Erlang hints from an CO junkie

Thomas Lindgren thomasl_erlang@REDACTED
Thu Aug 12 21:38:34 CEST 2004


--- Vlad Balin <vlad@REDACTED> wrote:

> > But abstract datatypes =/= objects. Objects have
> > state, identity and associated methods, while ADTs
> are
> > collections of functions that operate on and
> > encapsulate concrete data (and where the
> > implementation perhaps satisfies some laws
> formulated
> > on the ADT).
> Looking very strange to me.
> Lets dig into definitions. The world-known OOP
> definition consist of 3 properties:
> 1) encapsulation
> 2) polimorphism
> 3) inheritance.
...
> 2 property in particular (but not only) means that 
> you must be able to define generic functions working
> 
> with any ADT conforming specified interface, in
> other 
> words it state that ADT instance must have a
> _value_,
> so you could pass it as a parameter to a function.
> 
> Nothing is said about associated _methods_ - this is
> 
> just one of the names for ADT functions. 

Not at all. One of the concrete differences between
abstract data types and objects is that methods are
associated with the object itself, while in an ADT
they are not. (OO proponents often consider this is an
advantage of OO.)

If you just happen across a Smalltalk object, you can
try to send it messages. Perhaps you can inspect the
object and see what messages it accepts.

If you instead are handed an Erlang term, there are no
programmer-defined, inherently associated operations
connected to it (let's ignore funs for now, and maybe
PIDs too).
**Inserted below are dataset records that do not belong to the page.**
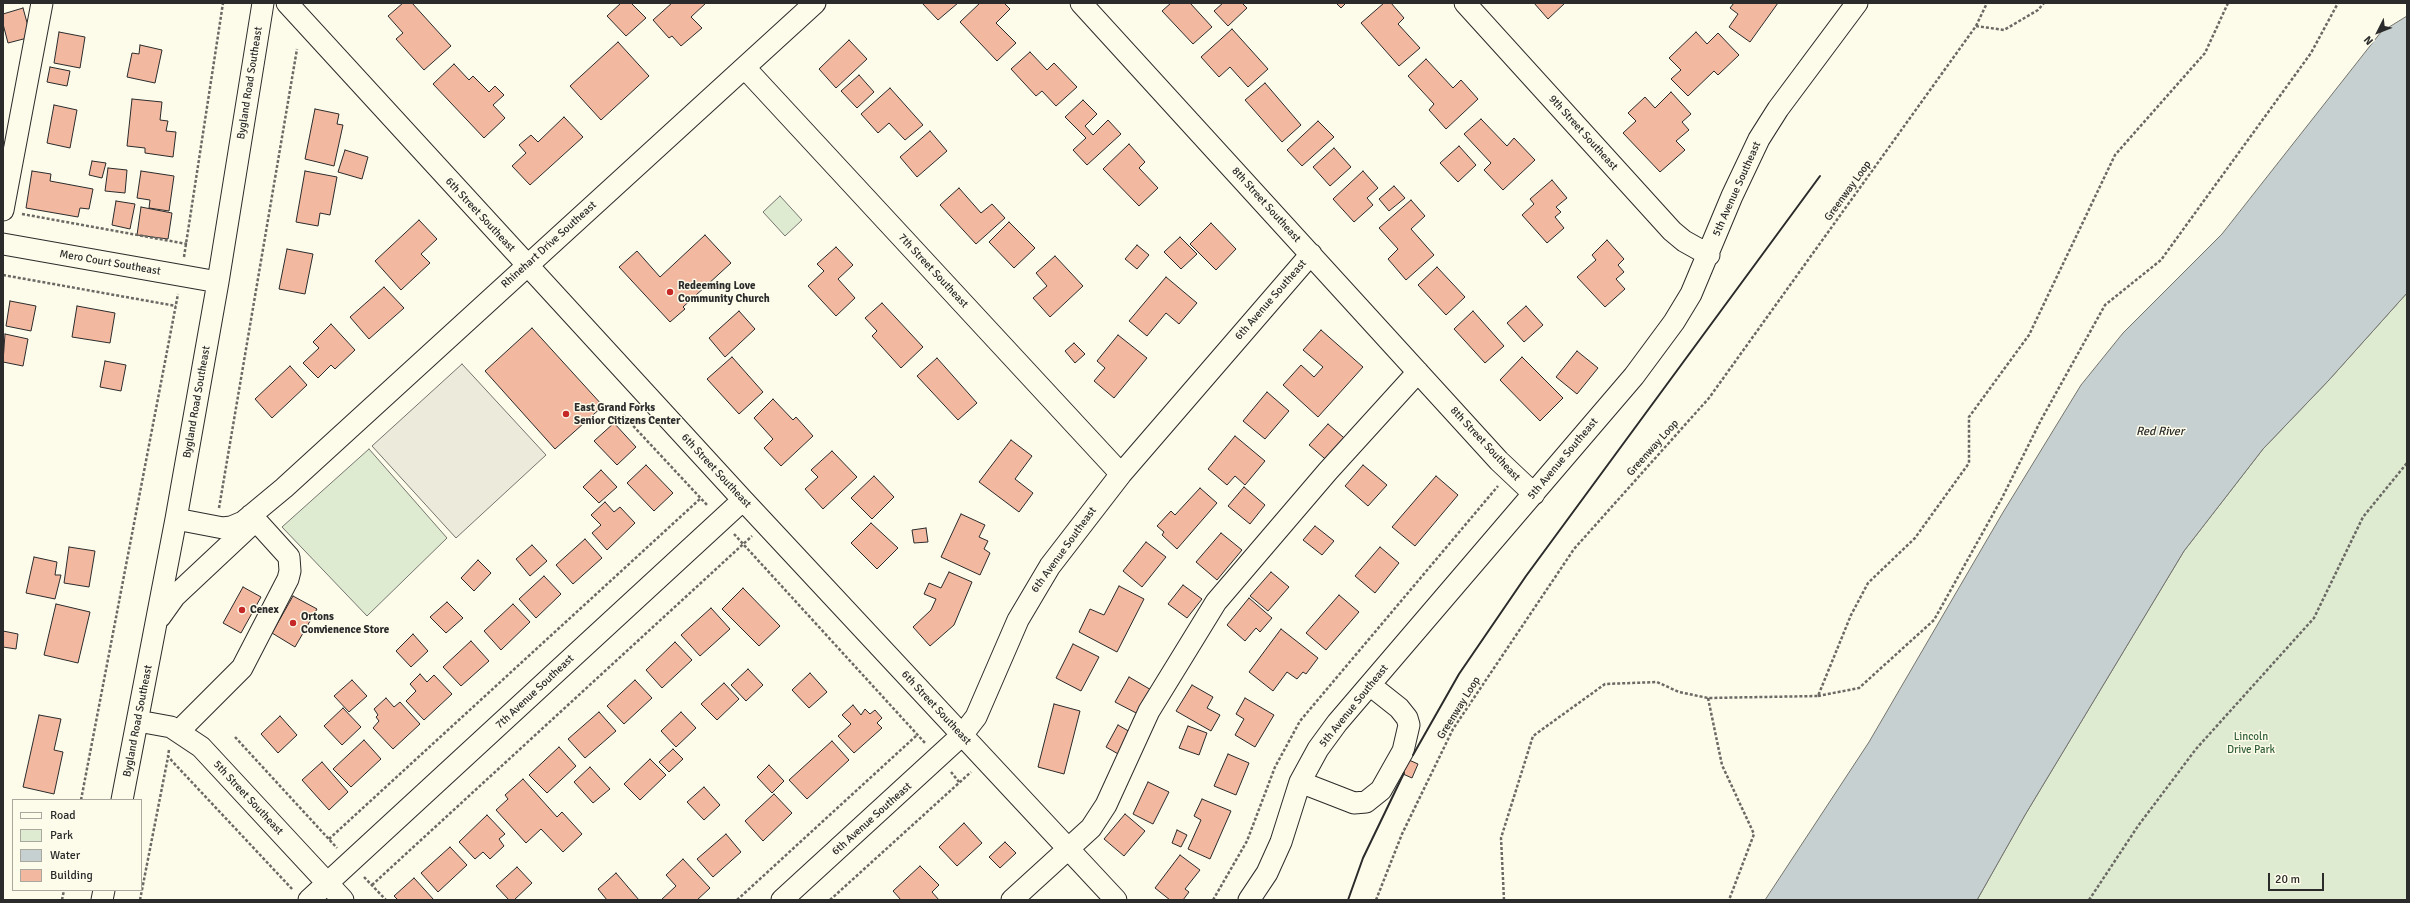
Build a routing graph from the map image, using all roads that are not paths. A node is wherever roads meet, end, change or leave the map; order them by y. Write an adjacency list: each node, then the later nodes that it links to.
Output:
1 (42, 3): 9 (street)
2 (263, 3): 14 (street, Bygland Road Southeast)
3 (286, 3): 13 (street, 6th Street Southeast)
4 (815, 3): 8 (street, Rhinehart Drive Southeast)
5 (1081, 3): 11 (street, 8th Street Southeast)
6 (1465, 3): 12 (street, 9th Street Southeast)
7 (1857, 3): 12 (street, 5th Avenue Southeast)
8 (745, 68): 13 (street, Rhinehart Drive Southeast); 16 (street, 7th Street Southeast)
9 (11, 212)
10 (3, 244): 14 (street, Mero Court Southeast)
11 (1310, 254): 15 (street, 8th Street Southeast); 16 (street, 6th Avenue Southeast)
12 (1709, 255): 17 (street, 5th Avenue Southeast)
13 (527, 265): 18 (street, 6th Street Southeast); 19 (street, Rhinehart Drive Southeast)
14 (218, 282): 20 (street, Bygland Road Southeast)
15 (1418, 372): 17 (street, 8th Street Southeast); 28 (street)
16 (1121, 474): 25 (street, 6th Avenue Southeast)
17 (1534, 494): 22 (street, 5th Avenue Southeast)
18 (743, 500): 25 (street, 6th Street Southeast); 29 (street, 7th Avenue Southeast)
19 (254, 517): 20 (street, Rhinehart Drive Southeast); 21 (street, Rhinehart Drive Southeast); 24 (street)
20 (176, 519): 21 (street, Bygland Road Southeast)
21 (156, 622): 23 (street, Bygland Road Southeast)
22 (1370, 685): 26 (street, 5th Avenue Southeast); 26 (street)
23 (138, 721): 24 (street, 5th Street Southeast); 27 (street, Bygland Road Southeast)
24 (175, 729): 29 (street, 5th Street Southeast)
25 (962, 735): 28 (street, 6th Street Southeast); 32 (street, 6th Avenue Southeast)
26 (1300, 782): 35 (street, 5th Avenue Southeast)
27 (122, 799)
28 (1068, 849): 33 (street); 34 (street, 6th Street Southeast)
29 (327, 883): 30 (street, 7th Avenue Southeast); 31 (street, 5th Street Southeast)
30 (303, 897)
31 (342, 900)
32 (782, 900)
33 (1012, 900)
34 (1116, 900)
35 (1249, 900)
In particular, ADT operations only appear
in the program code, which is separate from the data.
That's a clear difference to me.

There are other differences as well. One of the
programming idioms that OO wanted to get rid of was
switching over types or patterns. So, what would in a
tree ADT look like

lookup({node, K, V, Left, Right}) -> ...
lookup(leaf) -> ...

would instead in OO become classes 'node' and 'leaf'
with an associated method 'lookup'. (Perhaps more
efficient idioms are used today, but that's not the
point.)

Furthermore, there's also the whole idea of proving
properties about the ADT _operations_. 

And finally the lack of state and identity of data, if
we are talking about pure functional languages.

> In some
> terms
> ADT interface functions are 'associated' with an
> instance - 
> yes, because in other case you will not be able to
> define
> generic function on it (it receives only the
> _value_!). 
> This is the main issue.

Sorry, I'm afraid I don't follow you.

> Here is nothing said about identity and state in
> definition.
... (big snip) ...
> Yes, some _implementations_ may add more specific 
> properties to objects such as state and identity,
> but
> terms 'class' and 'object' (class instance) has
> became
> quite common in whole context of OOP and can be 
> hardly associated with a particular langugae now.

Grady Booch told us an object has state, behaviour and
identity in 1991. This seems to be an accepted truth
in the OO community, as far as I can tell.

> Could you give a reference to the definition of
> object you operating with?

Objects as defined in Smalltalk, C++ or Java. Perhaps
Smalltalk is the best example here. (Common Lisp and
SELF muddy the waters, so I'll leave them out.)

Finally, here are a couple of references on ADTs, esp.
for functional languages.

<http://www.nist.gov/dads/HTML/abstractDataType.html>

Guttag's paper
<http://portal.acm.org/citation.cfm?id=359618&dl=ACM&coll=portal>

Or Bird and Wadler's book on functional programming.

Allen's ANATOMY OF LISP introduced me to the concept,
though his is not a very explicit discussion.

Well, that's enough for this time. Hope it helped.